Try to complete as many problems as you can. Hand in a python code file (fullName_lab8.py) and a grammar file (e.g. grammar.fcfg) with what you have finished in MySchool before midnight today (8 October).

If you can't manage to complete a particular problem please hand in your incomplete code – comment it out if it produces an error.

Create a short python script that uses the NLTK to evaluate whether a statement given in natural language is True or False for a given model of the world. You are given complete freedom to choose what this model is like and what sentences your system understands.

The exercise can be divided into two distinct parts:

1. Semantic analysis of the natural language input using a parser and a grammar with semantic attachments, resulting in a FOL representation of the input.
2. Evaluating the FOL representation of the input against a model created to represent a particular state of affairs in the world.

Semantic analysis of the natural language input using a parser and a grammar with semantic attachments, resulting in a First-Order Logic (FOL) representation of the input.

You can perform syntax-driven semantic analysis of the natural language input sentence (as seen in chapters 18.1 and 18.2 in the text book) by building a NLTK parser from a “feature-based context free grammar” (fcfg) that contains semantic attachments as features. Feature-based parsing is covered in chapter 9 in the NLTK book.

Building the parser is as simple as calling nltk.load_parser(“<fcfg filename>”) and assigning the resulting parser object to a variable like parser. NLTK creates the right kind of parser by inspecting the grammar. To begin with, simply use the fcfg file provided in the examples in chapter 10.4 in the NLTK book: nltk_data/grammars/book_grammars/simple-sem.fcfg. View grammar file contents.

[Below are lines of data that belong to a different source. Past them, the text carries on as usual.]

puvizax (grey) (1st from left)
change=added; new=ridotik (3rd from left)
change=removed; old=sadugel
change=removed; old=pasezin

>>> from nltk import load_parser
>>> parser = load_parser('grammars/book_grammars/simple-sem.fcfg', trace=0)
>>> sentence = 'Angus gives a bone to every dog'
>>> tokens = sentence.split()
>>> for tree in parser.parse(tokens):
...     print(tree.label()['SEM'])     ## print the resulting semantic representation
all z2.(dog(z2) -> exists z1.(bone(z1) & give(angus,z1,z2)))

Create a copy of the grammar and change the lexicon to reflect the kind of sentences you wish to work with (you are not required to make drastic changes to the semantic attachments other than changing the names of the terms and the predicates). You should make sure you can parse at least one kind of quantified sentence like “some monkeys love banana”. Test that you get the FOL representation you expect.

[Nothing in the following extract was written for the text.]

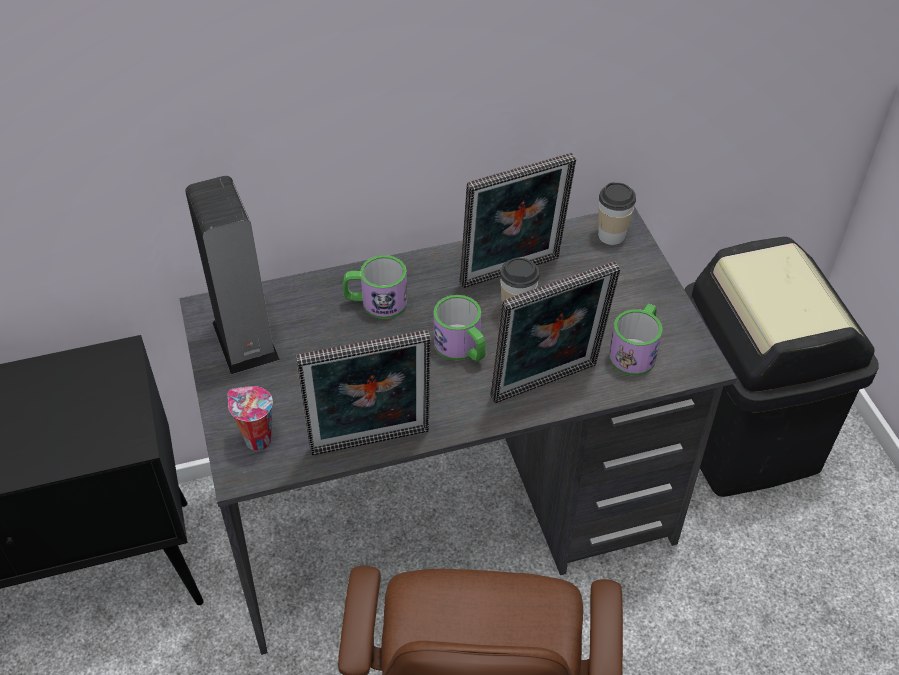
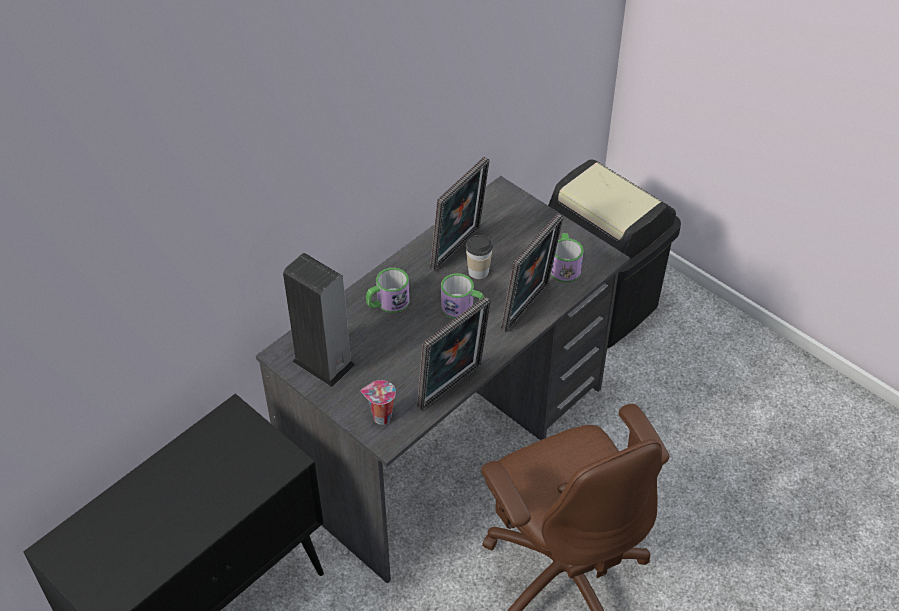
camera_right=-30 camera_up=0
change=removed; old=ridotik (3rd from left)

Evaluating the FOL representation of the input against a model created to represent a particular state of affairs in the world.

You can build a model in NLTK using the exact same set-based model-theoretic semantics as the text book explains in chapter 17.2 and shows in Figure 17.2. Note that a NLTK model already specifies certain denotation and interpretation. That is, you include specific Objects, Properties and Relations and associate them with certain elements of the domain, sets and sets of tuples, respectively.

You build the model object from a special string representation of the model contents using the nltk.Valuation.fromstring() function which returns a so-called valuation. An example of this is given in the 3.4 Truth in Model section in chapter 10 in the NLTK book.

>>> v = """
... bertie => b
... olive => o
... cyril => c
... boy => {b}
... girl => {o}
... dog => {c}
... walk => {o, c}
... see => {(b, o), (c, b), (o, c)}
... """
>>> val = nltk.Valuation.fromstring(v)
>>> print(val)
{'bertie': 'b',
 'boy': {('b',)},
 'cyril': 'c',
 'dog': {('c',)},
 'girl': {('o',)},
 'olive': 'o',
 'see': {('o', 'c'), ('c', 'b'), ('b', 'o')},
 'walk': {('c',), ('o',)}}

If you store the valuation in variable val you can then pass it, along with its domain, into the constructor of a new Model: m = nltk.Model(val.domain, val). You can then start evaluating FOL statements (in string format) against the model like this: m.evaluate(“all monkeys love banana”,nltk.Assignment(val.domain)) (The second parameter contains any variable substitutions if there are any, in this case there are none and we are passing the default assignments).

val = nltk.Valuation.fromstring(model_representation)
var_assignments = nltk.Assignment(val.domain)
m = nltk.Model(val.domain, val)
 
m.evaluate("...", var_assignments) ## evaluate a semantic representation given the world model

Test your model by evaluating various statements.

Once you have the two parts working you glue them together in a python script. You should allow users to type in sentences and see their truth value printed until they finally type “quit”. When the program starts, you should print out some useful information, for instance, provide samples of sentences that would produce results.

--> John loves Mary
True
--> every boy loves a girl
False
--> some monkeys love banana
True
--> quit

Note that tree.label()['SEM'] returns an object of type nltk.sem.logic.ApplicationExpression (as can be seen by checking its type with type()) and not a string even though you can print it out. To use it in evaluate() it has to be turned into a string. The simplest way to do that is to use str(semantic_expression) or the format operator “%s” % semantic_representation which return a string.